*To do*:
The lines below, from the first through the one containing "Measurement of the Variables", are to be given again exactly, with pictures left out and nothing added.

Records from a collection
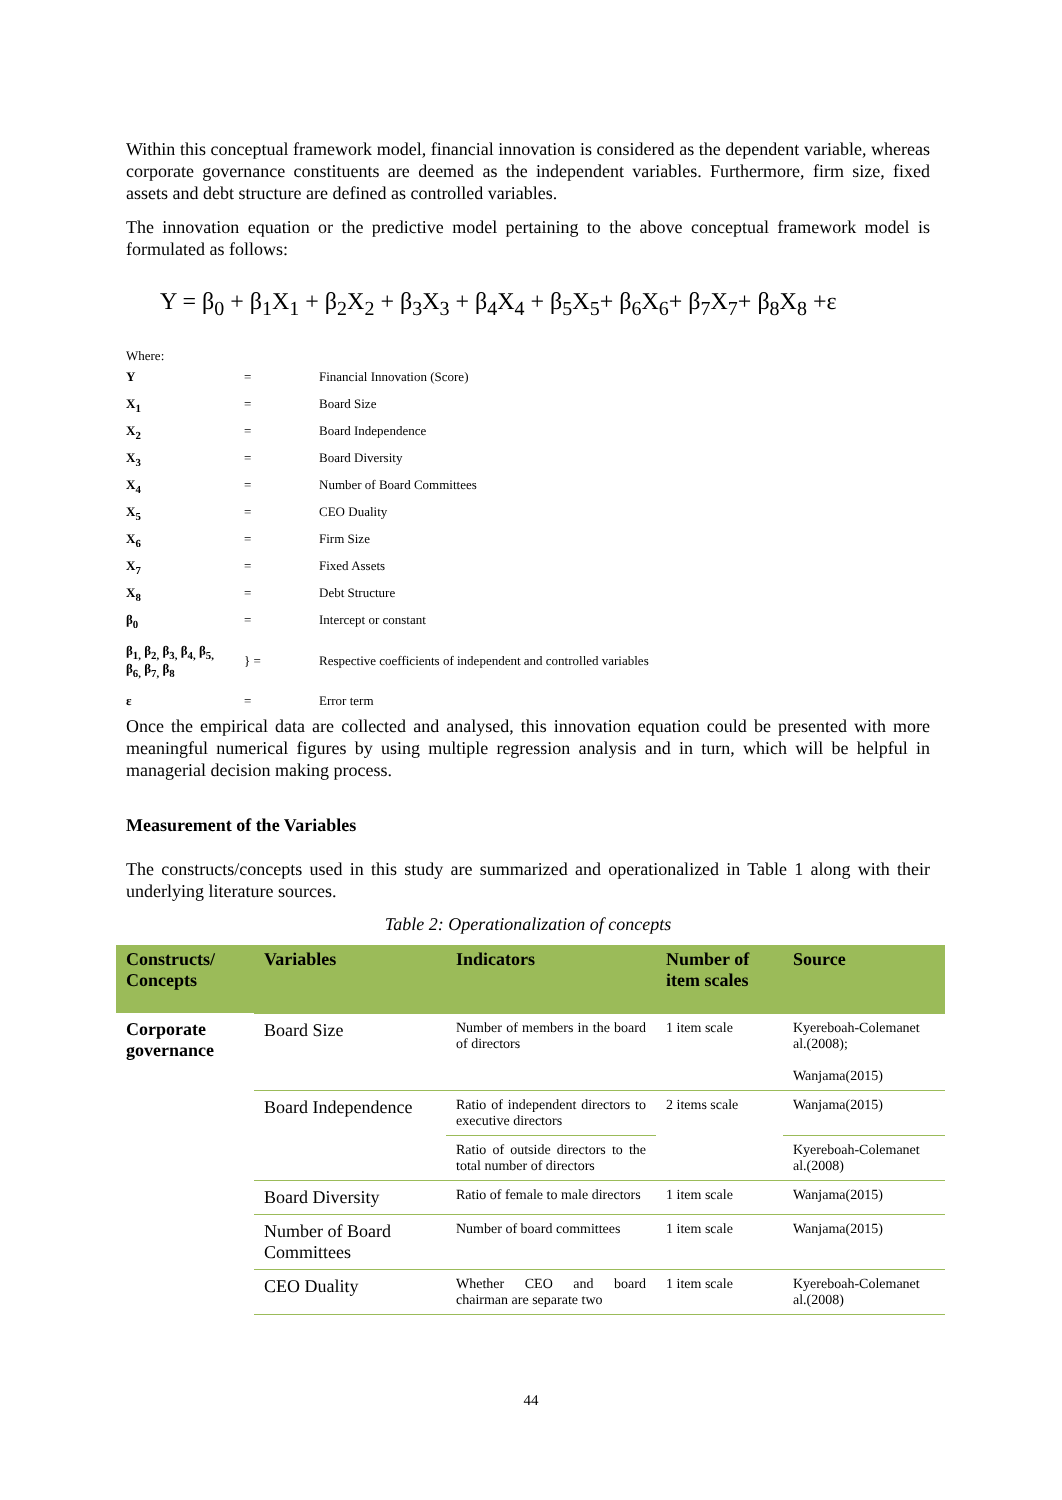Within this conceptual framework model, financial innovation is considered as the dependent variable, whereas corporate governance constituents are deemed as the independent variables. Furthermore, firm size, fixed assets and debt structure are defined as controlled variables.
The innovation equation or the predictive model pertaining to the above conceptual framework model is formulated as follows:
Y = β<sub>0</sub> + β<sub>1</sub>X<sub>1</sub> + β<sub>2</sub>X<sub>2</sub> + β<sub>3</sub>X<sub>3</sub> + β<sub>4</sub>X<sub>4</sub> + β<sub>5</sub>X<sub>5</sub>+ β<sub>6</sub>X<sub>6</sub>+ β<sub>7</sub>X<sub>7</sub>+ β<sub>8</sub>X<sub>8</sub> +ε
Where:
| Y | = | Financial Innovation (Score) |
| X<sub>1</sub> | = | Board Size |
| X<sub>2</sub> | = | Board Independence |
| X<sub>3</sub> | = | Board Diversity |
| X<sub>4</sub> | = | Number of Board Committees |
| X<sub>5</sub> | = | CEO Duality |
| X<sub>6</sub> | = | Firm Size |
| X<sub>7</sub> | = | Fixed Assets |
| X<sub>8</sub> | = | Debt Structure |
| β<sub>0</sub> | = | Intercept or constant |
| β<sub>1,</sub> β<sub>2,</sub> β<sub>3,</sub> β<sub>4,</sub> β<sub>5,</sub> β<sub>6,</sub> β<sub>7,</sub> β<sub>8</sub> | } = | Respective coefficients of independent and controlled variables |
| ε | = | Error term |
Once the empirical data are collected and analysed, this innovation equation could be presented with more meaningful numerical figures by using multiple regression analysis and in turn, which will be helpful in managerial decision making process.
Measurement of the Variables
The constructs/concepts used in this study are summarized and operationalized in Table 1 along with their underlying literature sources.
Table 2: Operationalization of concepts
| Constructs/ Concepts | Variables | Indicators | Number of item scales | Source |
| --- | --- | --- | --- | --- |
| Corporate governance | Board Size | Number of members in the board of directors | 1 item scale | Kyereboah-Colemanet al.(2008); Wanjama(2015) |
| | Board Independence | Ratio of independent directors to executive directors | 2 items scale | Wanjama(2015) |
| | | Ratio of outside directors to the total number of directors | | Kyereboah-Colemanet al.(2008) |
| | Board Diversity | Ratio of female to male directors | 1 item scale | Wanjama(2015) |
| | Number of Board Committees | Number of board committees | 1 item scale | Wanjama(2015) |
| | CEO Duality | Whether CEO and board chairman are separate two | 1 item scale | Kyereboah-Colemanet al.(2008) |
44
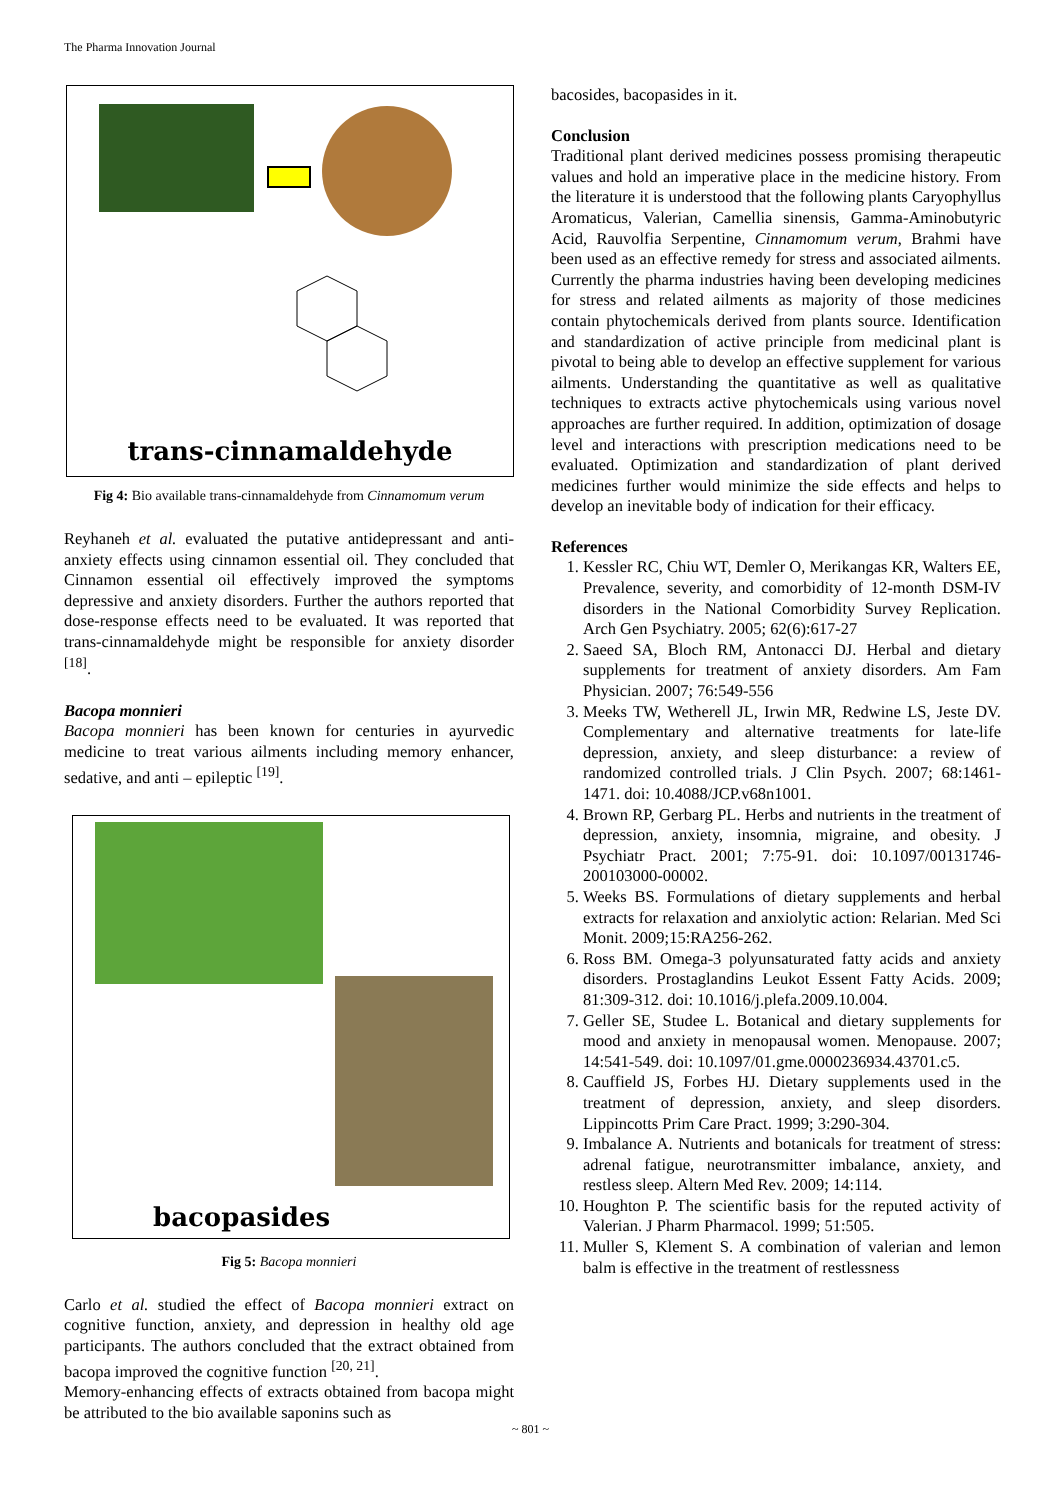The Pharma Innovation Journal
trans-cinnamaldehyde
Fig 4: Bio available trans-cinnamaldehyde from Cinnamomum verum
Reyhaneh et al. evaluated the putative antidepressant and anti-anxiety effects using cinnamon essential oil. They concluded that Cinnamon essential oil effectively improved the symptoms depressive and anxiety disorders. Further the authors reported that dose-response effects need to be evaluated. It was reported that trans-cinnamaldehyde might be responsible for anxiety disorder <sup>[18]</sup>.
Bacopa monnieri
Bacopa monnieri has been known for centuries in ayurvedic medicine to treat various ailments including memory enhancer, sedative, and anti – epileptic <sup>[19]</sup>.
bacopasides
Fig 5: Bacopa monnieri
Carlo et al. studied the effect of Bacopa monnieri extract on cognitive function, anxiety, and depression in healthy old age participants. The authors concluded that the extract obtained from bacopa improved the cognitive function <sup>[20, 21]</sup>.
Memory-enhancing effects of extracts obtained from bacopa might be attributed to the bio available saponins such as
bacosides, bacopasides in it.
Conclusion
Traditional plant derived medicines possess promising therapeutic values and hold an imperative place in the medicine history. From the literature it is understood that the following plants Caryophyllus Aromaticus, Valerian, Camellia sinensis, Gamma-Aminobutyric Acid, Rauvolfia Serpentine, Cinnamomum verum, Brahmi have been used as an effective remedy for stress and associated ailments. Currently the pharma industries having been developing medicines for stress and related ailments as majority of those medicines contain phytochemicals derived from plants source. Identification and standardization of active principle from medicinal plant is pivotal to being able to develop an effective supplement for various ailments. Understanding the quantitative as well as qualitative techniques to extracts active phytochemicals using various novel approaches are further required. In addition, optimization of dosage level and interactions with prescription medications need to be evaluated. Optimization and standardization of plant derived medicines further would minimize the side effects and helps to develop an inevitable body of indication for their efficacy.
References
1. Kessler RC, Chiu WT, Demler O, Merikangas KR, Walters EE, Prevalence, severity, and comorbidity of 12-month DSM-IV disorders in the National Comorbidity Survey Replication. Arch Gen Psychiatry. 2005; 62(6):617-27
2. Saeed SA, Bloch RM, Antonacci DJ. Herbal and dietary supplements for treatment of anxiety disorders. Am Fam Physician. 2007; 76:549-556
3. Meeks TW, Wetherell JL, Irwin MR, Redwine LS, Jeste DV. Complementary and alternative treatments for late-life depression, anxiety, and sleep disturbance: a review of randomized controlled trials. J Clin Psych. 2007; 68:1461-1471. doi: 10.4088/JCP.v68n1001.
4. Brown RP, Gerbarg PL. Herbs and nutrients in the treatment of depression, anxiety, insomnia, migraine, and obesity. J Psychiatr Pract. 2001; 7:75-91. doi: 10.1097/00131746-200103000-00002.
5. Weeks BS. Formulations of dietary supplements and herbal extracts for relaxation and anxiolytic action: Relarian. Med Sci Monit. 2009;15:RA256-262.
6. Ross BM. Omega-3 polyunsaturated fatty acids and anxiety disorders. Prostaglandins Leukot Essent Fatty Acids. 2009; 81:309-312. doi: 10.1016/j.plefa.2009.10.004.
7. Geller SE, Studee L. Botanical and dietary supplements for mood and anxiety in menopausal women. Menopause. 2007; 14:541-549. doi: 10.1097/01.gme.0000236934.43701.c5.
8. Cauffield JS, Forbes HJ. Dietary supplements used in the treatment of depression, anxiety, and sleep disorders. Lippincotts Prim Care Pract. 1999; 3:290-304.
9. Imbalance A. Nutrients and botanicals for treatment of stress: adrenal fatigue, neurotransmitter imbalance, anxiety, and restless sleep. Altern Med Rev. 2009; 14:114.
10. Houghton P. The scientific basis for the reputed activity of Valerian. J Pharm Pharmacol. 1999; 51:505.
11. Muller S, Klement S. A combination of valerian and lemon balm is effective in the treatment of restlessness
~ 801 ~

*Answer space*:
Within this conceptual framework model, financial innovation is considered as the dependent variable, whereas corporate governance constituents are deemed as the independent variables. Furthermore, firm size, fixed assets and debt structure are defined as controlled variables.
The innovation equation or the predictive model pertaining to the above conceptual framework model is formulated as follows:
Y = β<sub>0</sub> + β<sub>1</sub>X<sub>1</sub> + β<sub>2</sub>X<sub>2</sub> + β<sub>3</sub>X<sub>3</sub> + β<sub>4</sub>X<sub>4</sub> + β<sub>5</sub>X<sub>5</sub>+ β<sub>6</sub>X<sub>6</sub>+ β<sub>7</sub>X<sub>7</sub>+ β<sub>8</sub>X<sub>8</sub> +ε
Where:
| Y | = | Financial Innovation (Score) |
| X<sub>1</sub> | = | Board Size |
| X<sub>2</sub> | = | Board Independence |
| X<sub>3</sub> | = | Board Diversity |
| X<sub>4</sub> | = | Number of Board Committees |
| X<sub>5</sub> | = | CEO Duality |
| X<sub>6</sub> | = | Firm Size |
| X<sub>7</sub> | = | Fixed Assets |
| X<sub>8</sub> | = | Debt Structure |
| β<sub>0</sub> | = | Intercept or constant |
| β<sub>1,</sub> β<sub>2,</sub> β<sub>3,</sub> β<sub>4,</sub> β<sub>5,</sub> β<sub>6,</sub> β<sub>7,</sub> β<sub>8</sub> | } = | Respective coefficients of independent and controlled variables |
| ε | = | Error term |
Once the empirical data are collected and analysed, this innovation equation could be presented with more meaningful numerical figures by using multiple regression analysis and in turn, which will be helpful in managerial decision making process.
Measurement of the Variables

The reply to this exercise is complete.